ここ最近でもメディアにて取り上げられつつあるeスポーツ。このeスポーツは自治体を始め、企業によっては盛り上がりを見せており、大会を通じて盛り上がりを見せている。
その一方で「eスポーツ」はスポーツなのか、「たかがゲーム」といった風潮も強く、ゲームに対しての認知もできているところとできていないところがあるのも事実としてある。本書はかつてあった「地方創生」をeスポーツを中心に行っている取り組みを紹介している。「続」とタイトルに銘打っているだけあり、本書は2019年に出た「eスポーツ地方創生~日本における発展のかたち~」の続編にあたる。
第1章「eスポーツとは?」
eスポーツは簡単に言うとテレビゲームにて対戦するといったもので、その規模が様々な規模で以て大会としている事を指している。1人でやるよりも、観客の盛り上がりから、対戦相手との心理的な駆け引きといったものが中心である。
第2章「eスポーツの今」
eスポーツと呼ばれる以前は街中や地域でもテレビゲームの大会が多かれ少なかれあった。しかしながら2010年代後半になってくるとオンライン上での大会もあり、なおかつeスポーツの団体や選手が続々と誕生し、盛り上がりを見せるようになってから、「eスポーツ」という競技として認知され、企業も流入していくようになった。
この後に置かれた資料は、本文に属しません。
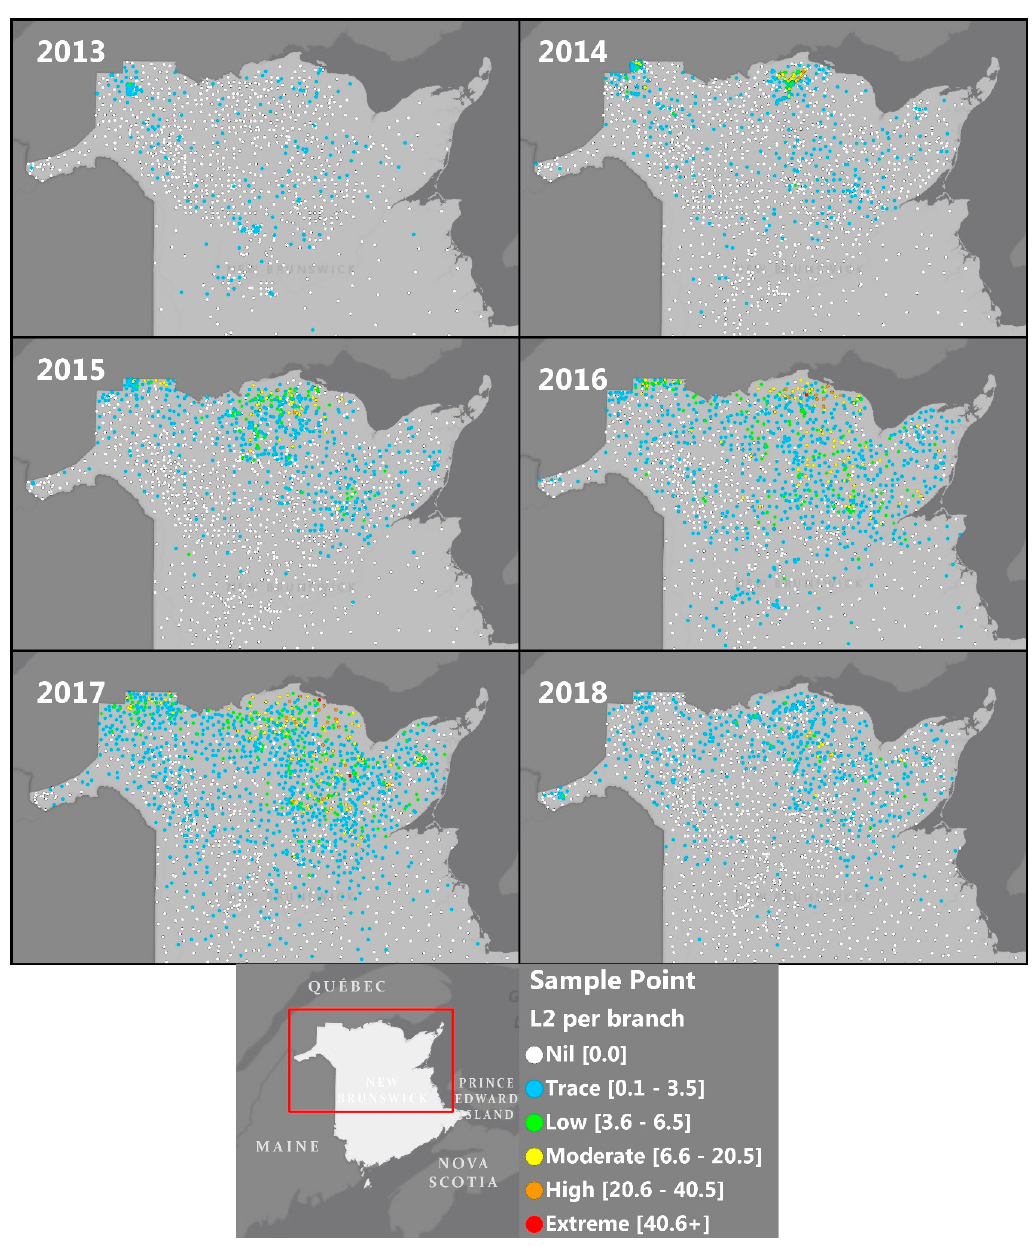
Figure 1. SBW L2 sample points in New Brunswick from 2013 to 2018. These L2 point data were spatially interpolated and used to plan treatment areas (generally ≥ 7 L2 / branch), using an optimized blocking algorithm described in section 2.3.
第3章「1人のゲーム好きから広がるボトムアップ型eスポーツ活用~富山県の事例~」
地域的にeスポーツを取り入れ、地方創生を行っている事例をいくつか紹介しているが、本章では代表的に富山県の事例を紹介している。富山県では県で「eスポーツ連合」を設立する、あるいはeスポーツチームのホームタウンとするなどの活動を見せているが、これらは全て富山県で活躍するユーザーが地域・県へと伝播して成り立っている。
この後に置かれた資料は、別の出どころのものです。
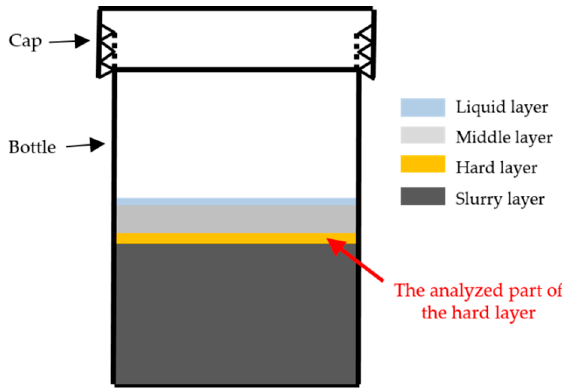
Figure 6. Schematic diagram of the layered system.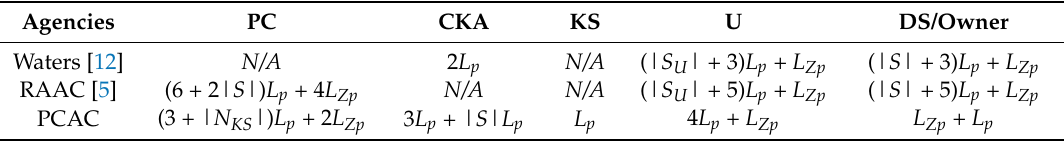
Table 1. The Storage Overhead of Our PCAC, the Waters Scheme, and the RAAC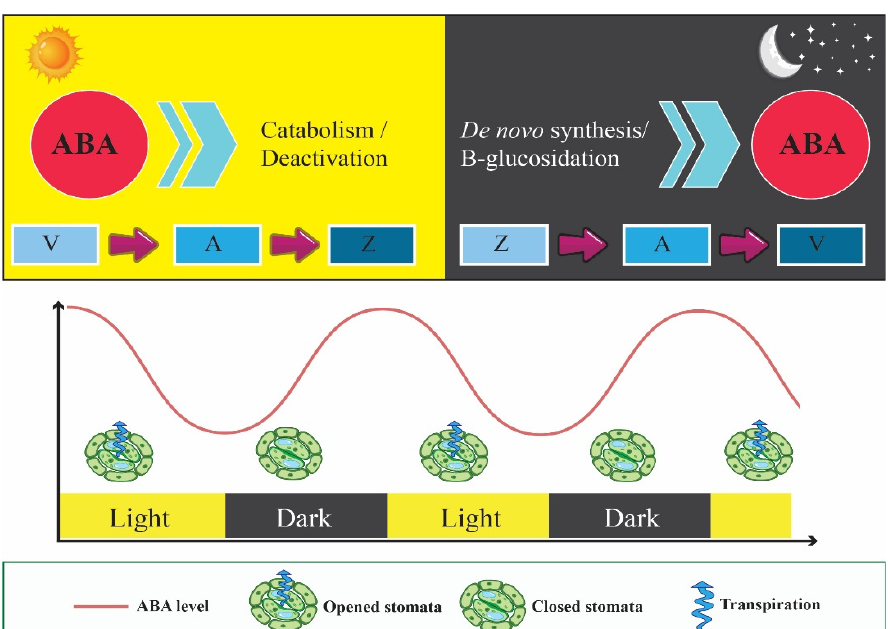
Figure 3. Circadian rhythms in ABA levels and stomatal opening/closure under non-stressful con- ditions. Light period promotes the conversion of violaxanthin (V) into antheraxanthin (A) and then zeaxanthin (Z) in the xanthophyll cycle, leading to ABA catabolism/deactivation and stomatal opening, while darkness favors the production of V as the ABA biosynthesis precursor, and sto- matal closure.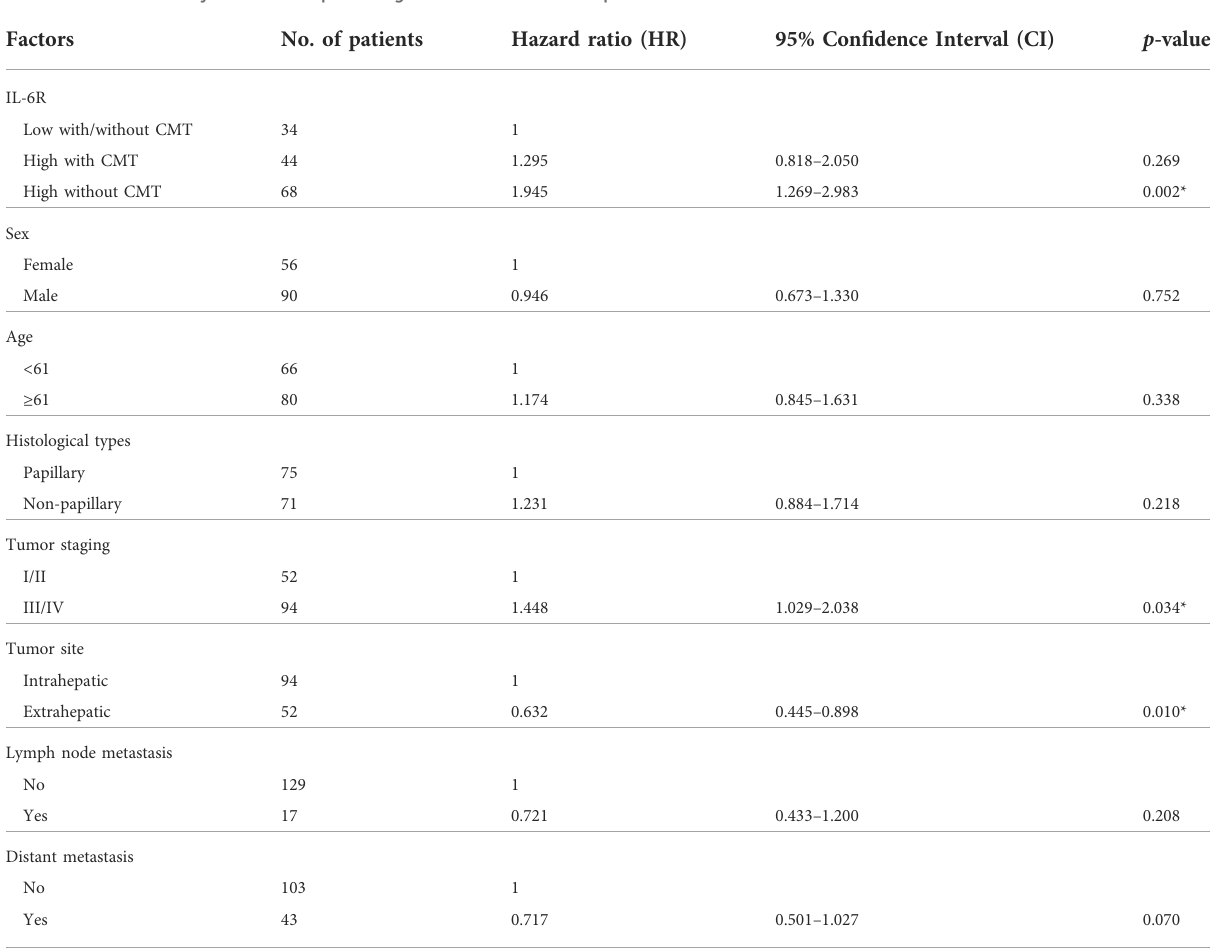
TABLE 1 Univariate analysis of factors predicting overall survival of CCA patients.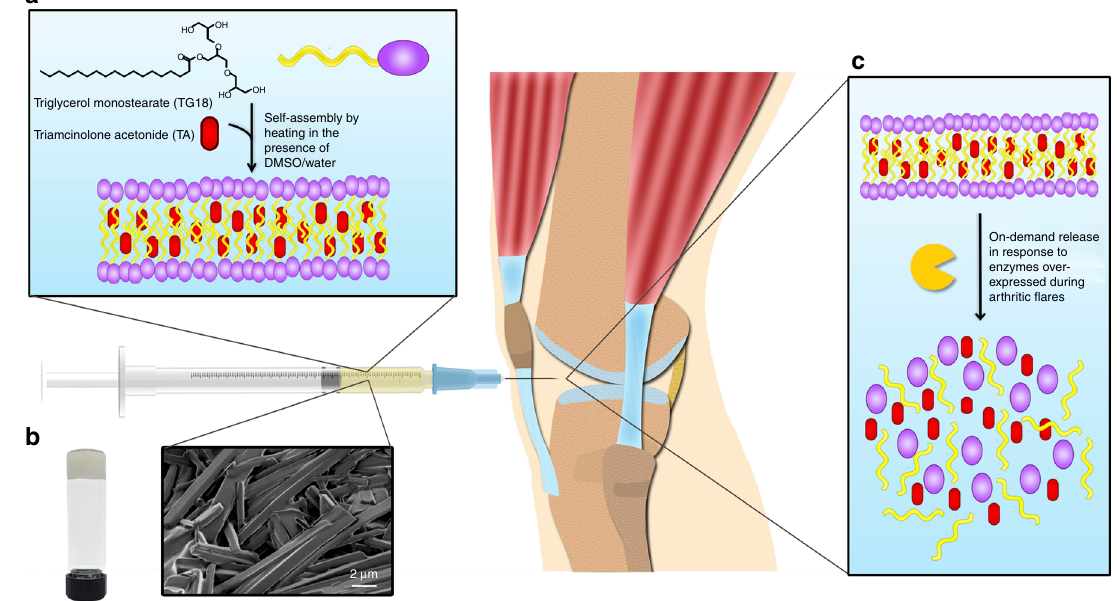
Fig. 1 Triglycerol monostearate (TG-18) self-assembles to form arthritis fl are-responsive hydrogel. a Schematic showing self-assembly of TG-18 to form hydrogel and encapsulation of triamcinolone acetonide (TA). TG-18 dissolves by heating in DMSO/water and self-assembles into lamellar structures upon cooling. Drugs like triamcinolone acetonide (TA) can be encapsulated within the hydrophobic core of the lamellae. b High-resolution scanning electron microscopy (HR-SEM) of TA-loaded TG-18 hydrogels. TG-18 lamellar structures extend to form higher order fi brous assemblies. The entangled fi bers form the bulk injectable hydrogel that can be administered via intra-articular injection. c Disassembly of TG-18 hydrogel in response to fl are-associated enzymes, including MMPs that are present in the in fl amed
第4章「自治体と取り組むトップダウン型eスポーツ活用~徳島県の事例~」
今度は逆に県などの側からeスポーツで地方創生を行い、成り立っている事例として徳島県を挙げている。そもそも徳島県では「マチ★アソビ」と呼ばれるアニメ振興のプロジェクトも実施しているためアニメ・ゲームなどでの町おこしが盛んな地域として知られている。
第5章「地方で取り組まれるeスポーツ最新事例」
実はeスポーツを通して地方創生を行っているのは日本に限らず、海外でも地方都市にて行っている事例も存在している。本章ではポーランドのカトヴィツェや中国の重慶も引き合いに出しつつ、日本でも大分県・岡山県・兵庫県・愛媛県・京都府・群馬県などの事例やさらには国体文化としての発展も取り上げている。
第6章「eスポーツと教育」
高校ではeスポーツを部活として設立する動きもあり、しかも「全国高校対抗eスポーツ大会」といった全国大会や団体まで作られるほどである。
また高校や専門学校によってはeスポーツを専攻とする学校も出てきており、どのような教育を行っているのかも併せて取り上げている。
第7章「コロナ禍におけるeスポーツ」
一昨年末に初めて出てきて、昨年の春頃から日本でも蔓延し始めた新型コロナウイルスはeスポーツ業界にも例外なく影響を受けた。もっとも当初のeスポーツ大会だと、会場で熱戦を繰り広げる、あるいはオンライン上で繰り広げるといった事が多々あったのだが、コロナ禍になってからはオンラインイベントに完全シフトするケースも出てきており、観戦もオンライン上で行うようになった。オンラインでできる特性もあってか切替を行う事によって衰退することなく活性化することができた。
第8章「今、見えるeスポーツの広がりとその未来」
eスポーツはオリンピック競技となるかどうかの議論も絶えない。実際には一度は拒否したものの、新型コロナウイルスの感染拡大も要因の一つとなり、eスポーツのオリンピック(Olympic Virtual Series)が2021年5~6月に開催された。賛否両論はあれど、ゆくゆくは競技として採用される議論が来るのではないかと著者は見ている。
第9章「eスポーツが乗り越えるべき課題」
とはいえ「ゲーム」ならではの課題もある。かつては「ゲーム脳」といったように、ゲーム漬けによって不登校や引きこもりになる、脳機能が低下する、ゲーム依存症は一種の病気だと言うような議論も少なくない。
実際にWHOもゲーム障害に関して指摘しているのだが、実際にはメディアが断片的に取り上げられただけであり、本章では国内外のニュースなどをもとに発表はどのようなものかを取り上げている。また他にもeスポーツ選手に対しての「差別」も課題として挙げられている。
eスポーツを取り巻く環境は国内外にて変化しており、なおかつ規模も大きくなっていることは事実である。実際に「スポーツなのか?」という課題もまた議論の温床としてあるのだが、実際にスポーツとして成り立ち、盛り上がっていることには変わりない。